Empirical Bernstein confidence sequence (Theorem 2, Choe & Ramdas 2023)
Source:R/confidence_sequences.R
cs_bernstein.RdConstructs a variance-adaptive time-uniform CS using empirical intrinsic time \(\hat{V}_t = \sum_{i=1}^t (\hat{\delta}_i - \gamma_i)^2\). Tighter than the Hoeffding CS when score differences have low variance.
Usage
cs_bernstein(
scores1,
scores2,
alpha = 0.05,
c = 2,
v_opt = 10,
boundary = "mixture",
gammas = NULL,
lcb_only = FALSE,
ucb_only = FALSE
)Arguments
- scores1
Numeric vector. Scores for forecaster 1.
- scores2
Numeric vector. Scores for forecaster 2.
- alpha
Numeric in (0,1). Significance level. Default: 0.05.
- c
Numeric > 0. Sub-exponential scale.

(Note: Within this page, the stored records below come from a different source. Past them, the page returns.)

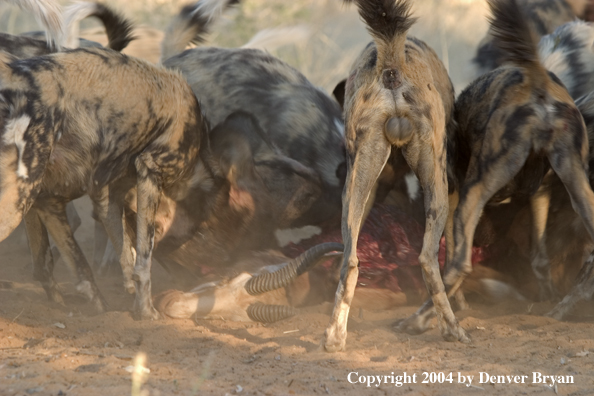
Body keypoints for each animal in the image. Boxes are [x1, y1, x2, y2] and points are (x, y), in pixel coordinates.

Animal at [0, 47, 206, 318]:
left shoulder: (74, 196)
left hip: (28, 193)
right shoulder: (148, 172)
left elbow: (88, 262)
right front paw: (146, 312)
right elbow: (143, 262)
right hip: (17, 201)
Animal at [320, 0, 462, 352]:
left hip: (356, 190)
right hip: (437, 187)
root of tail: (392, 64)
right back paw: (451, 329)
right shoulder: (450, 191)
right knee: (427, 259)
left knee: (349, 262)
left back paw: (335, 337)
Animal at [396, 0, 594, 338]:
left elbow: (444, 262)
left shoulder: (451, 199)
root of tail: (536, 80)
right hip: (577, 187)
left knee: (459, 264)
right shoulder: (539, 195)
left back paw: (419, 320)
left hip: (473, 194)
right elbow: (540, 259)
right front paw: (546, 297)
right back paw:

The process must satisfy |hat_delta_i| <= c/2. For score differences in
[a-b, b-a], c = b - a (e.g. c = 2 for Brier score differences in[-1,1]). Default: 2.- v_opt
Numeric > 0. Optimal intrinsic time. Default: 10.
- boundary
Character. "mixture" (default, GE mixture) or "stitching" (polynomial stitched) or "hardcoded" (CR23 example formula, only valid for alpha=0.05, c=1).
- gammas
Numeric vector or NULL. Predictable centering sequence. If NULL, constructed as lagged running mean (default).
- lcb_only
Logical. If TRUE, return lower CS only:
[lower, +Inf). Requires finite lower bound on hat_delta_i; provide c.- ucb_only
Logical. If TRUE, return upper CS only:
(-Inf, upper].
Value
data.frame with columns t, estimate, lower, upper. lower = -Inf if ucb_only = TRUE; upper = Inf if lcb_only = TRUE.